Less noticed, but also dramatic, was the Treasury’s announcement that federal guarantees will be extended for a year to previously uninsured money market funds. This step was designed to prevent a run on the funds after one of the largest such funds “broke the buck” last week because of losses on Lehman Brothers’ securities suffered by the bankruptcy of Lehman earlier last week. And, as if these efforts were not enough, the Treasury announced it was going to expand its program announced earlier this month of purchasing mortgage-backed securities to enable Fannie Mae and Freddie Mac to increase their purchases of these instruments to support the housing market.
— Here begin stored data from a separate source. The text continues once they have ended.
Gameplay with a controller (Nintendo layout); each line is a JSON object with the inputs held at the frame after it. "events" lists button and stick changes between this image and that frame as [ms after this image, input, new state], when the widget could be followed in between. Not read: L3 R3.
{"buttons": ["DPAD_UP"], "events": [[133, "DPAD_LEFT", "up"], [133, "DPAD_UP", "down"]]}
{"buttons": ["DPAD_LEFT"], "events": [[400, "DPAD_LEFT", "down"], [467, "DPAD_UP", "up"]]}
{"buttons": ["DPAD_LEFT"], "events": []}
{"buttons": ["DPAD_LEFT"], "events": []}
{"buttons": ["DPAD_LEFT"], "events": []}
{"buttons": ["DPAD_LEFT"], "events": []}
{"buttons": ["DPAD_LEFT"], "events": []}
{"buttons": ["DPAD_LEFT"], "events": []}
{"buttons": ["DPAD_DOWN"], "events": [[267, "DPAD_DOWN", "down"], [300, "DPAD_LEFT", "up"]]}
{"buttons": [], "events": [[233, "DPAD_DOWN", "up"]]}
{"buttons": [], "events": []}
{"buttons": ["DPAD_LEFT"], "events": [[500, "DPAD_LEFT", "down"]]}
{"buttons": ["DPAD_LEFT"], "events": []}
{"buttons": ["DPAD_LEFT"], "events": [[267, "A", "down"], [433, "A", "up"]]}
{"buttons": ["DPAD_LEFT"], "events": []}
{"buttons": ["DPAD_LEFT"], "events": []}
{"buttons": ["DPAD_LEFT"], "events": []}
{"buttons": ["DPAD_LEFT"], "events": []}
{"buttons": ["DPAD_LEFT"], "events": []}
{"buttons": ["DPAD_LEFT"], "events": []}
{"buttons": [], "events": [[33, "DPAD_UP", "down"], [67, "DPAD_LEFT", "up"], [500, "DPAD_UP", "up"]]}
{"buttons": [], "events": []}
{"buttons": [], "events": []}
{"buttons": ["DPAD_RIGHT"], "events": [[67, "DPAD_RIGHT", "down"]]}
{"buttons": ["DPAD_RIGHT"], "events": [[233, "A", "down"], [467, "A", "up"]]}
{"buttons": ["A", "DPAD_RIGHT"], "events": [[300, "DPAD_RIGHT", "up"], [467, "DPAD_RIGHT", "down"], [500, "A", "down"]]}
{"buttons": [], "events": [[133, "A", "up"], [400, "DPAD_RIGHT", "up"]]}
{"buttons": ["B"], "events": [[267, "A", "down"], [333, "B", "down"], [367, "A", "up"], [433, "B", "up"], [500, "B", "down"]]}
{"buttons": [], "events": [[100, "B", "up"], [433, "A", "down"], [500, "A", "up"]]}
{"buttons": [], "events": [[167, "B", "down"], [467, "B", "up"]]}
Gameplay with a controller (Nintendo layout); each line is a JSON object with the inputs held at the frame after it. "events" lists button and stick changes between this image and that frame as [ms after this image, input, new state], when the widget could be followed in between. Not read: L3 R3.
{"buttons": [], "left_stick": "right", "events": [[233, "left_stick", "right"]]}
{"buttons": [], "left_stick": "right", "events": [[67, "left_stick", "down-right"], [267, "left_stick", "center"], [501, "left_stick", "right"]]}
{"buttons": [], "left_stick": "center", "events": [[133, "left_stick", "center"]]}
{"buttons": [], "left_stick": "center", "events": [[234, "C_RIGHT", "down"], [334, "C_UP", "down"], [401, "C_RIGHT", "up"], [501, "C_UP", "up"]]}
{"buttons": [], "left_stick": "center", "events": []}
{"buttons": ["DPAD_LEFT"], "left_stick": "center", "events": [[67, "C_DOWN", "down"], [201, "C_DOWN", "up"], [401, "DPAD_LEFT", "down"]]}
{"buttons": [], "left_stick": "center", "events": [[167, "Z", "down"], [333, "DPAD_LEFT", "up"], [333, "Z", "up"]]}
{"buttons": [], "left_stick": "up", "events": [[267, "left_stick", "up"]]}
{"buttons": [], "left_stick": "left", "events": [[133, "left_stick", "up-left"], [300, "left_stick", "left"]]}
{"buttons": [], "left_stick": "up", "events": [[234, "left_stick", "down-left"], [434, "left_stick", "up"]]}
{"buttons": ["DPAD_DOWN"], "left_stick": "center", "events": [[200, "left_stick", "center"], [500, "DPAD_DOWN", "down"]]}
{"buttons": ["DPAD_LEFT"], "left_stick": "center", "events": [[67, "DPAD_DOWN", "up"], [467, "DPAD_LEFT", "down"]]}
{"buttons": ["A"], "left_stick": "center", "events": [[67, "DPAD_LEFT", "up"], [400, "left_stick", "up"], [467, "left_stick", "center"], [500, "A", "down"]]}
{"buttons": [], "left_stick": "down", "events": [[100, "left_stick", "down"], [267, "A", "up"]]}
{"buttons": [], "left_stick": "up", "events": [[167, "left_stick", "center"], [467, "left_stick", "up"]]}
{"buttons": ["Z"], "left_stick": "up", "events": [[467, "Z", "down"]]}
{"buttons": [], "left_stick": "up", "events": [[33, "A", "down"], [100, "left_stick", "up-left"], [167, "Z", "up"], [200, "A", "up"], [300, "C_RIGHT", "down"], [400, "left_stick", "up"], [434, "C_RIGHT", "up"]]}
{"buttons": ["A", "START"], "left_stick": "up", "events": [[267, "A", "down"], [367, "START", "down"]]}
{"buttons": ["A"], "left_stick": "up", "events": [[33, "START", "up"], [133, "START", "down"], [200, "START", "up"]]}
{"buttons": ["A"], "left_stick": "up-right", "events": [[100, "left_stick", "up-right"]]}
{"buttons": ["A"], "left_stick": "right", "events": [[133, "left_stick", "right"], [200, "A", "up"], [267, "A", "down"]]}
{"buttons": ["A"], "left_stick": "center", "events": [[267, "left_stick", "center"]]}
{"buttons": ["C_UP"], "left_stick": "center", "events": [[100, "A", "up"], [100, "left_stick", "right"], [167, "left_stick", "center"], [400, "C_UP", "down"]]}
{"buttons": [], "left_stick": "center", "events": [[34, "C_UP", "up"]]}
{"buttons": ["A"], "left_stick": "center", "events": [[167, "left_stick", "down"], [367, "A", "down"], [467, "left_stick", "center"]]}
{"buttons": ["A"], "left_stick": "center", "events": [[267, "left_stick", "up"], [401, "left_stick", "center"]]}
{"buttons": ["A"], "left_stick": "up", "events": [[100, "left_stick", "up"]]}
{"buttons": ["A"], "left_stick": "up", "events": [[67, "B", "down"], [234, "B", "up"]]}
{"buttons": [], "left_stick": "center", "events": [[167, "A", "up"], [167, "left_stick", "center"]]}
As a number of financial experts, including our Brookings colleague Douglas Elmendorf, have noted, the Administration had another alternative way of addressing the financial crisis, which it rejected (though we cannot know how actively it was considered): It could have followed the model of the Reconstruction Finance Corporation established during the Depression (and, more recently, of the Fed’s rescue of AIG) and selectively purchased preferred stock in failing financial institutions, while imposing the kinds of stiff conditions as the Fed imposed on Bear Stearns and AIG (severely haircutting shareholders and firing top managers). This option would have left troubled assets in the private sector, which should be better equipped to deal with them than the government, and probably would have done a better job minimizing moral hazard. The RFC model probably would not be as effective in liquefying the frozen mortgage securities market, however, and it could tempt the government to pour even more money down the road into some losing companies. In addition, the government would be left under the RFC approach with disposing of the assisted firms, or their assets, if they fail.
While we thus generally support the efforts of policy-makers to avoid further chaos in U.S. and global financial markets through some means, it cannot be disputed that all of this financial firefighting may create serious long term problems. When government funds on a large scale are used to support private sector companies, without a clear quid pro quo or price to be paid for that support, there is inevitably the problem of moral hazard and the encouragement of excessive risk taking in the future. Furthermore, the sweeping nature of the proposed rescue—benefiting a broad range of financial institutions holding troubled mortgage securities – will make it difficult for policymakers in the future to resist requests by other types of firms in other industries for similar treatment, and more broadly, may undermine for a lengthy period the public’s faith in markets in a wide range of contexts.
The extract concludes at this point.